(Dataset entries)
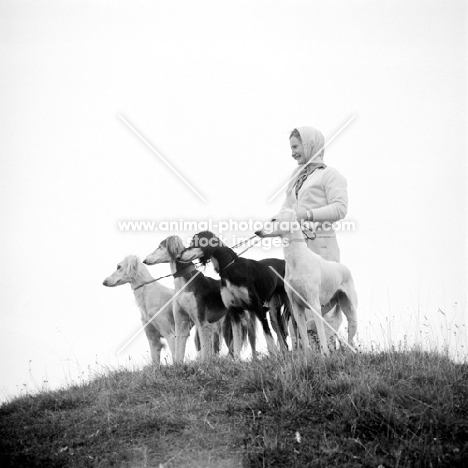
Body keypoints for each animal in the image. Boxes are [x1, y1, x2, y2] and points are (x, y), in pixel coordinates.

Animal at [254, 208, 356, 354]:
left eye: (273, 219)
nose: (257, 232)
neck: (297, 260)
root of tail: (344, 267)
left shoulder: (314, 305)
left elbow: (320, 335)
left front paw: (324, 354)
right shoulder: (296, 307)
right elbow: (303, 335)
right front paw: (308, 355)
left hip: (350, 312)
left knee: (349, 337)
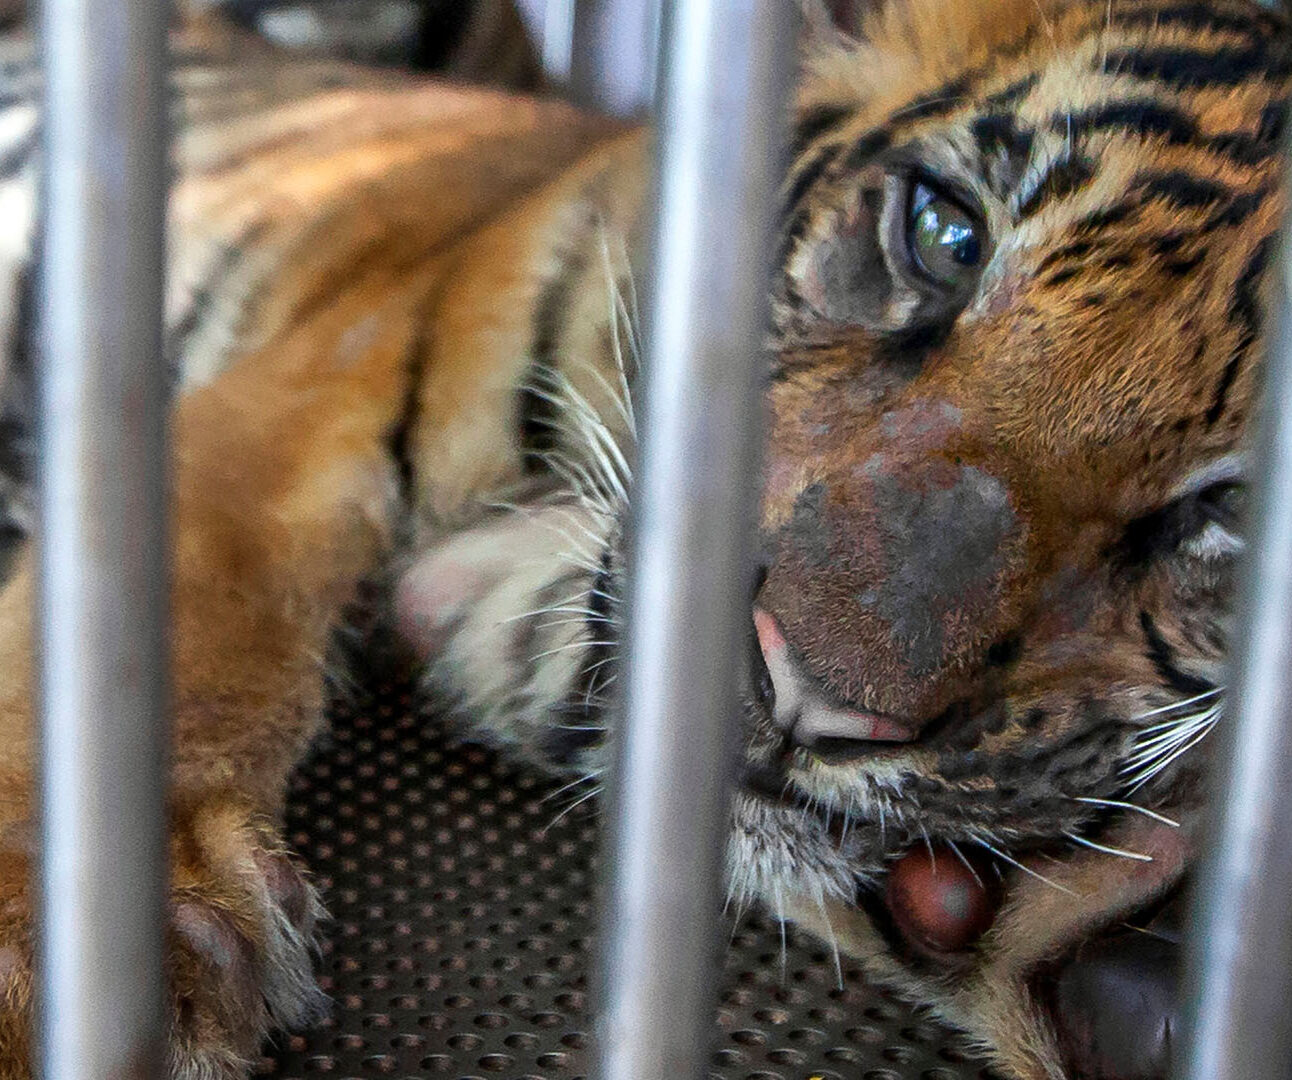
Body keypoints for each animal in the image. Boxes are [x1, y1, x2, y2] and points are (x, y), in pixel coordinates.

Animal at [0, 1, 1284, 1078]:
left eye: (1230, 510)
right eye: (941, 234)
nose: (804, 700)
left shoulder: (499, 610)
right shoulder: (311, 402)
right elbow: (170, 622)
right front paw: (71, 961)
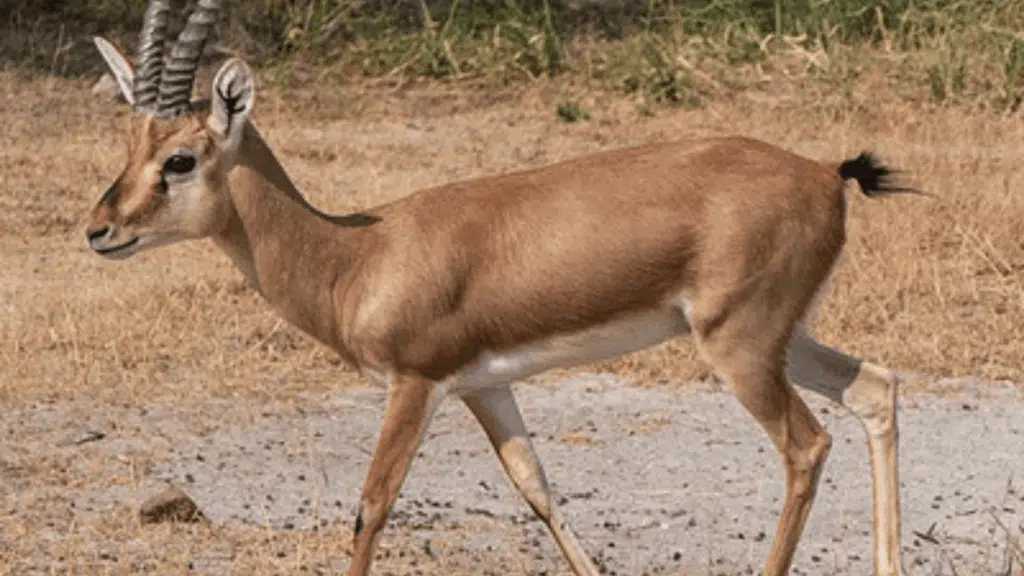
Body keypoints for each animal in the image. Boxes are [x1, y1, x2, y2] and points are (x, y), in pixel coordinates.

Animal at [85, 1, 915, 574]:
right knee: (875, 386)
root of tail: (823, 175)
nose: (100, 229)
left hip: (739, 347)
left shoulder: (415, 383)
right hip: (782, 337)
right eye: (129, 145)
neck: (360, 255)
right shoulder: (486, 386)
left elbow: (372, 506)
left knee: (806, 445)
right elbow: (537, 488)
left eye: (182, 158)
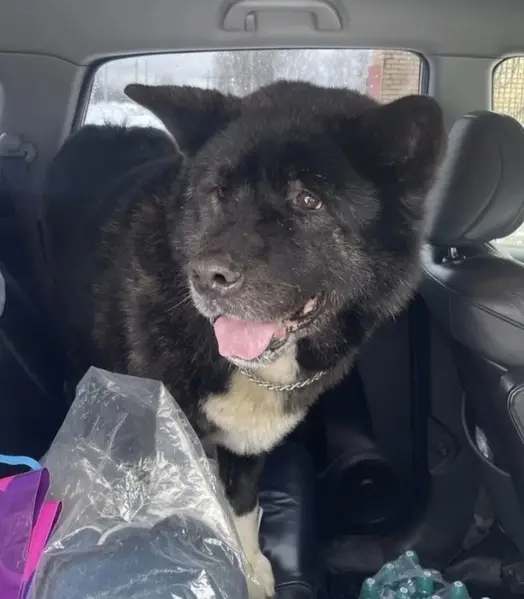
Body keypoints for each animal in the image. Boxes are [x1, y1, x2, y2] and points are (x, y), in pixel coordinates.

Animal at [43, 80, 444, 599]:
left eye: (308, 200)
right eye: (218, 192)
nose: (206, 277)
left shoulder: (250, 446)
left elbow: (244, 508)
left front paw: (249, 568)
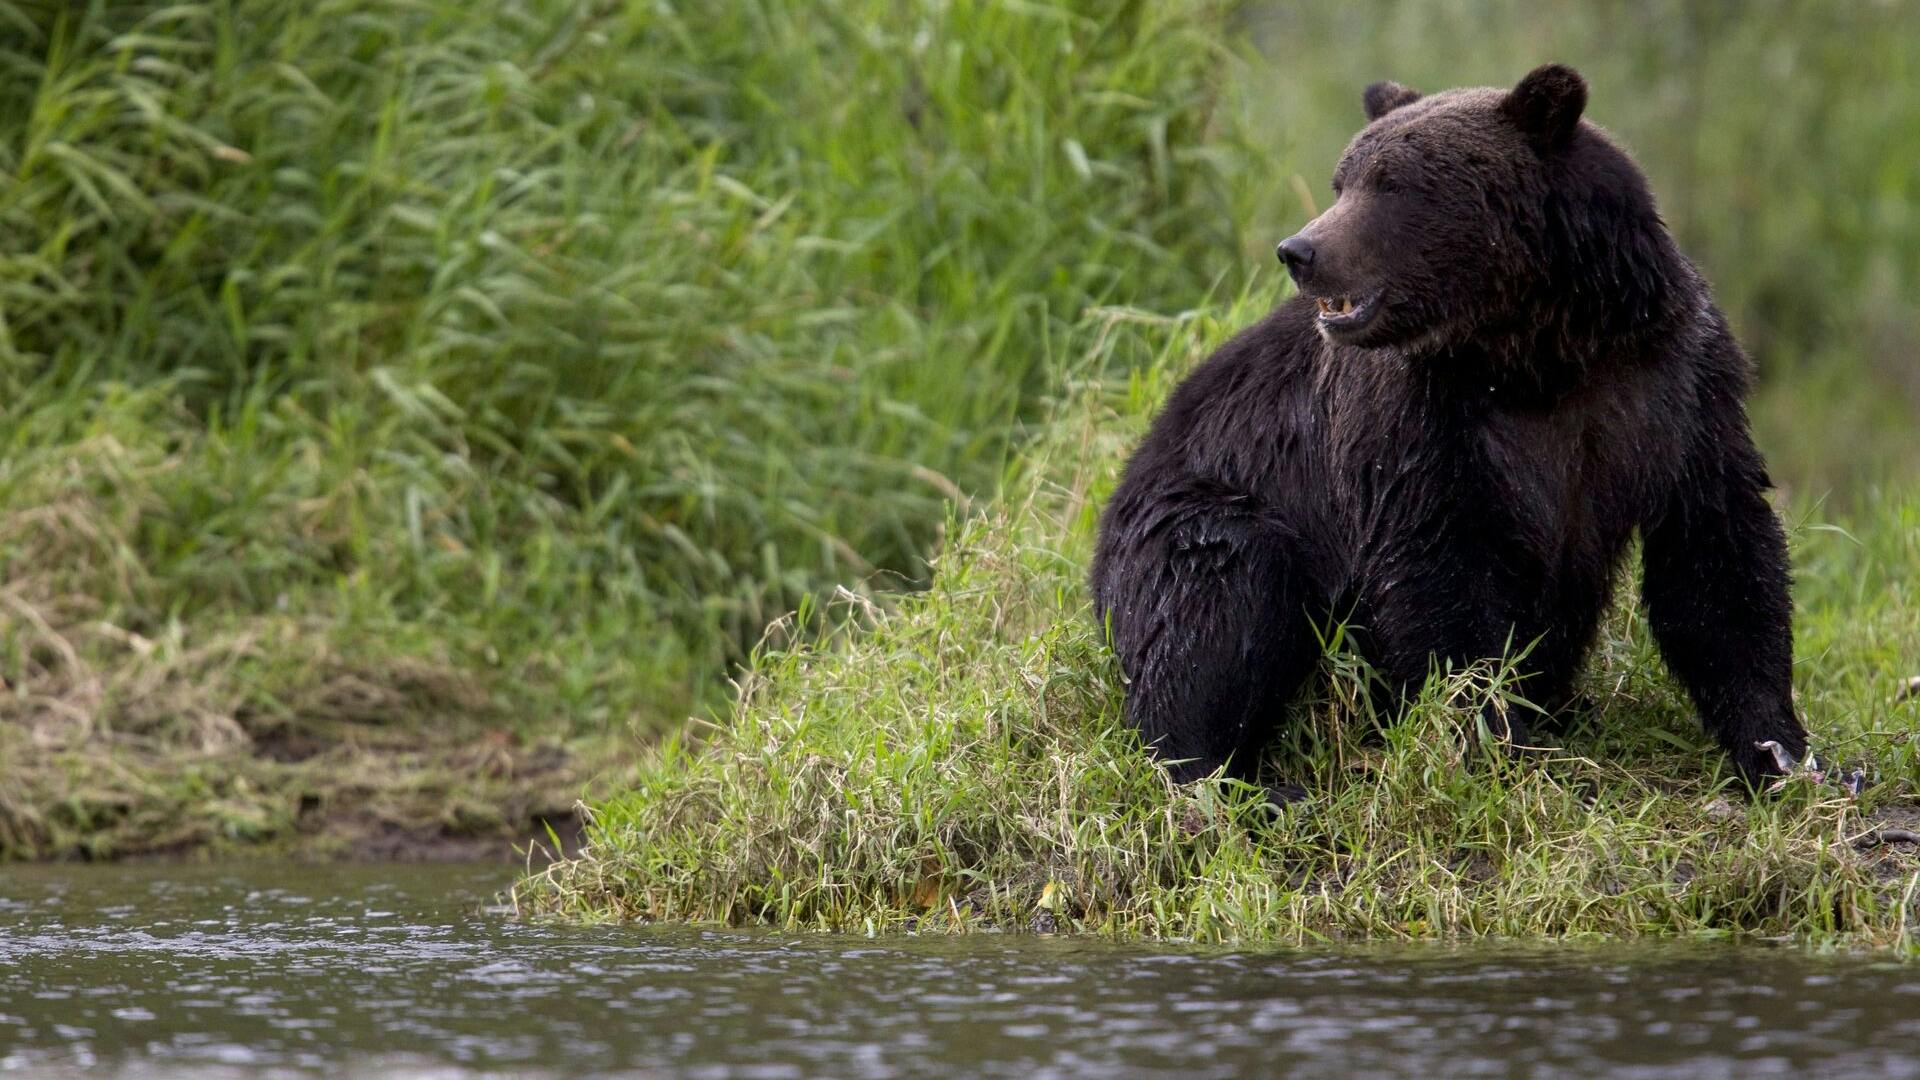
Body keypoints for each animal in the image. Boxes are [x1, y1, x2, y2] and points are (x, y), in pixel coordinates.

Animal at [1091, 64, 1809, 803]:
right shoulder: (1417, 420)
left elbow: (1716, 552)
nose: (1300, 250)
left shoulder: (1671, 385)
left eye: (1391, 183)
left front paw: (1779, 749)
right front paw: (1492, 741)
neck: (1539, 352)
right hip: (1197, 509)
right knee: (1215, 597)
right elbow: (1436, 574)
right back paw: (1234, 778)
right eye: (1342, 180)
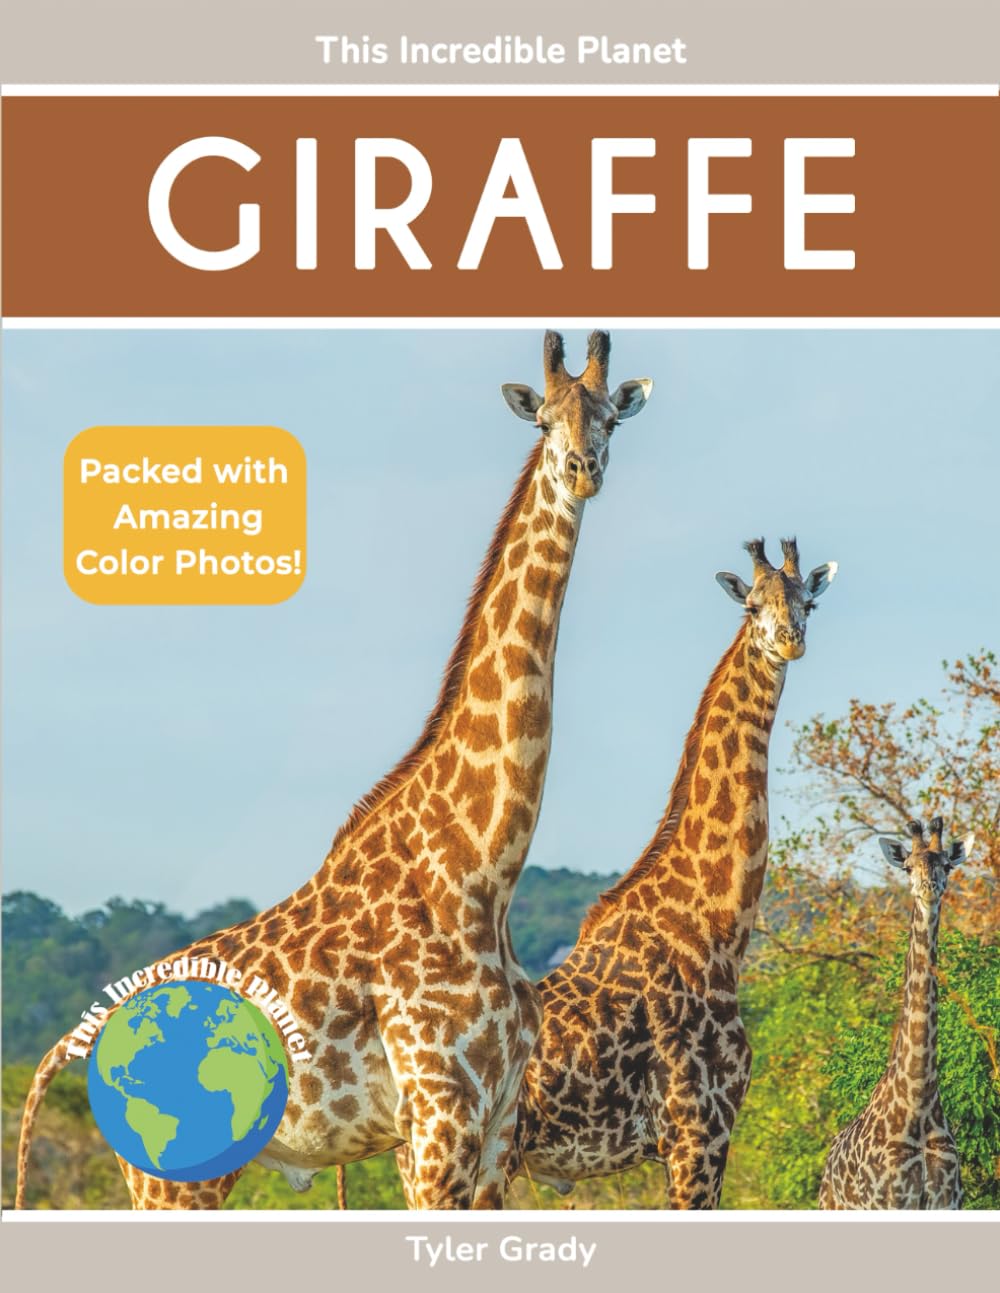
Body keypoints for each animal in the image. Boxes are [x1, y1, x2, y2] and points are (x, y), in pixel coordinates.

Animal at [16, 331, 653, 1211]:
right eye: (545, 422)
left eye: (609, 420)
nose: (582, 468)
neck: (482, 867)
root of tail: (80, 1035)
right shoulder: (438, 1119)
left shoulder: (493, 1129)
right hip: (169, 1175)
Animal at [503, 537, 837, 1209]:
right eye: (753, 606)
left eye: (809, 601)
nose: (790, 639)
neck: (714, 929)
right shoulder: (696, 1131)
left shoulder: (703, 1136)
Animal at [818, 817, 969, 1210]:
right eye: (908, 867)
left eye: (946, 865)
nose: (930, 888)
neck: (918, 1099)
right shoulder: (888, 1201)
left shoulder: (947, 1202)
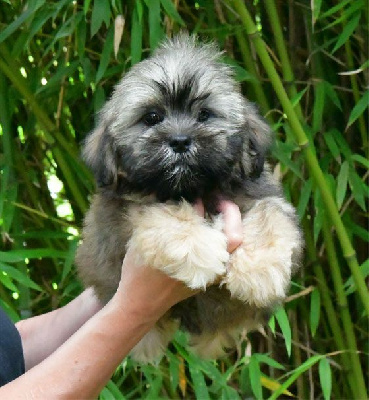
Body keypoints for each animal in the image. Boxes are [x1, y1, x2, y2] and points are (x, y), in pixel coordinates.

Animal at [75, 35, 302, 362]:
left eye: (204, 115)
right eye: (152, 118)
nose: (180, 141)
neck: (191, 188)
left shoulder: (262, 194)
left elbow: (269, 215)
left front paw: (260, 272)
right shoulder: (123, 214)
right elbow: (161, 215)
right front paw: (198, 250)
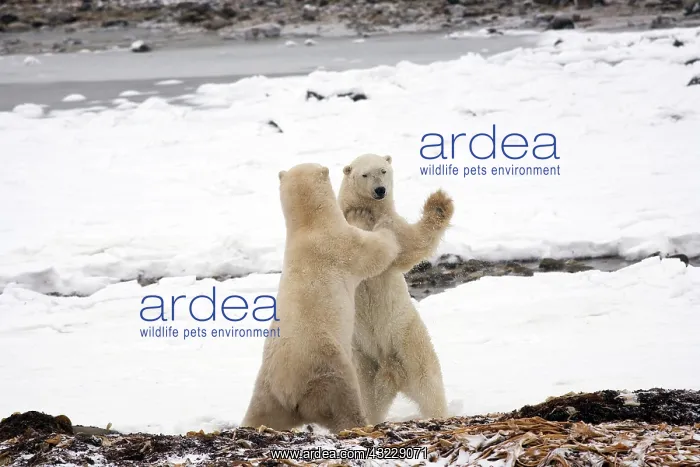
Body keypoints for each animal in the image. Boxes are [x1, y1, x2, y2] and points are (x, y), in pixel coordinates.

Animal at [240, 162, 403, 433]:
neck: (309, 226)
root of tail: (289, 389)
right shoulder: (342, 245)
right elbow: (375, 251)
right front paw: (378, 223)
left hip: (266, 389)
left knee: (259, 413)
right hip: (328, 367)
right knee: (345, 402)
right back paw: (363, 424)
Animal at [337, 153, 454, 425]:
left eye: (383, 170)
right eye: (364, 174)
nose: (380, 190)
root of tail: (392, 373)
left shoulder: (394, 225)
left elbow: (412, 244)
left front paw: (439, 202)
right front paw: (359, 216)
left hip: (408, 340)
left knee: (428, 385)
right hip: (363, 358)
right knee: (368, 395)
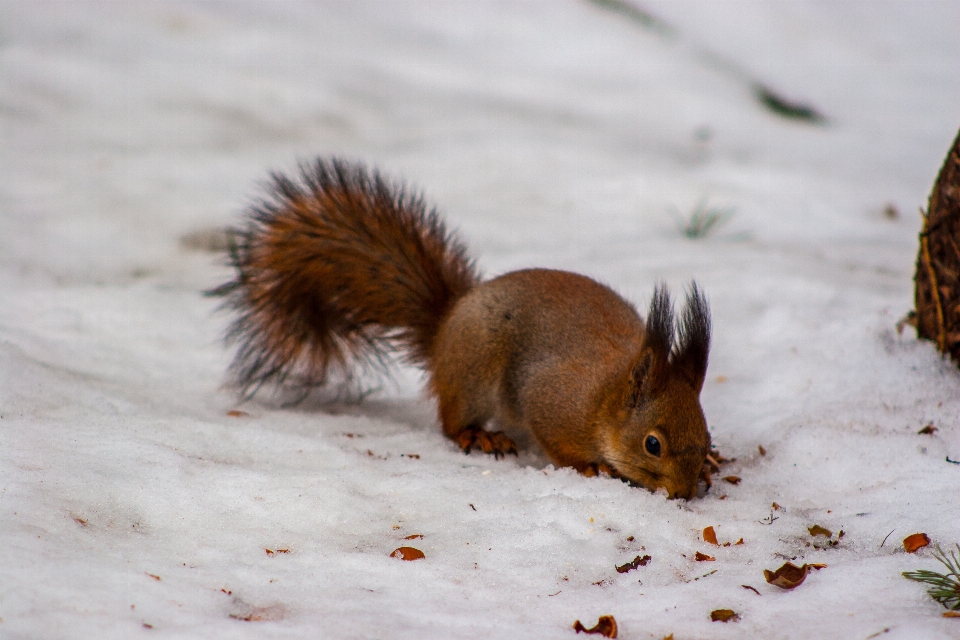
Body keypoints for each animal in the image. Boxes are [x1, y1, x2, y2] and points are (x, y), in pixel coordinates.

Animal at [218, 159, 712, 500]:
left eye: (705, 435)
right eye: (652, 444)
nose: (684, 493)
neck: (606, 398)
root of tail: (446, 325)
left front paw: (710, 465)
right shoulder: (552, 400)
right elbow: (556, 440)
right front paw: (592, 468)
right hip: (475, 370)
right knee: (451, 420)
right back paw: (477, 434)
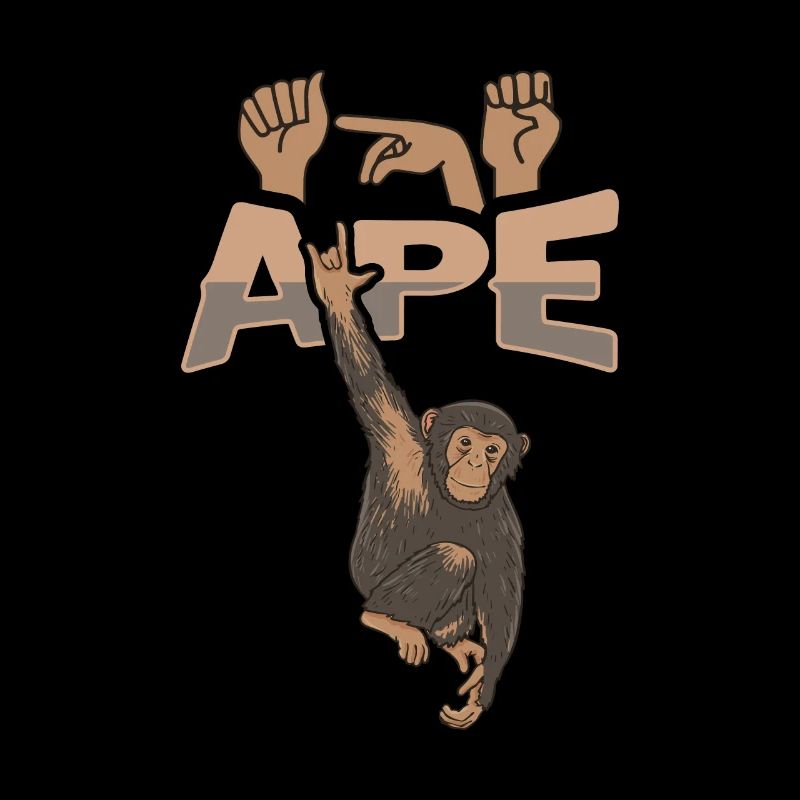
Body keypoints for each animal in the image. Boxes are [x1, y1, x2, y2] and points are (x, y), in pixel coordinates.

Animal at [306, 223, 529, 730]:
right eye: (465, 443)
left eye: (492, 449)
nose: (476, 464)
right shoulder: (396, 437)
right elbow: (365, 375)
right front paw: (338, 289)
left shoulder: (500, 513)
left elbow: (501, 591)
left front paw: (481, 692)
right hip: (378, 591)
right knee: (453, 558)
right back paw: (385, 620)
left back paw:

→ **AIM OF THE TASK**
Scan the records above for the word "knee". Copy each line that has it.

→ **RESULT OF THE EXERCISE**
left knee: (349, 337)
right knee: (875, 386)
left knee: (806, 445)
right knee: (1215, 597)
left knee: (259, 413)
right knee: (345, 402)
left knee: (428, 385)
right knee: (368, 395)
right knee: (451, 420)
right knee: (453, 558)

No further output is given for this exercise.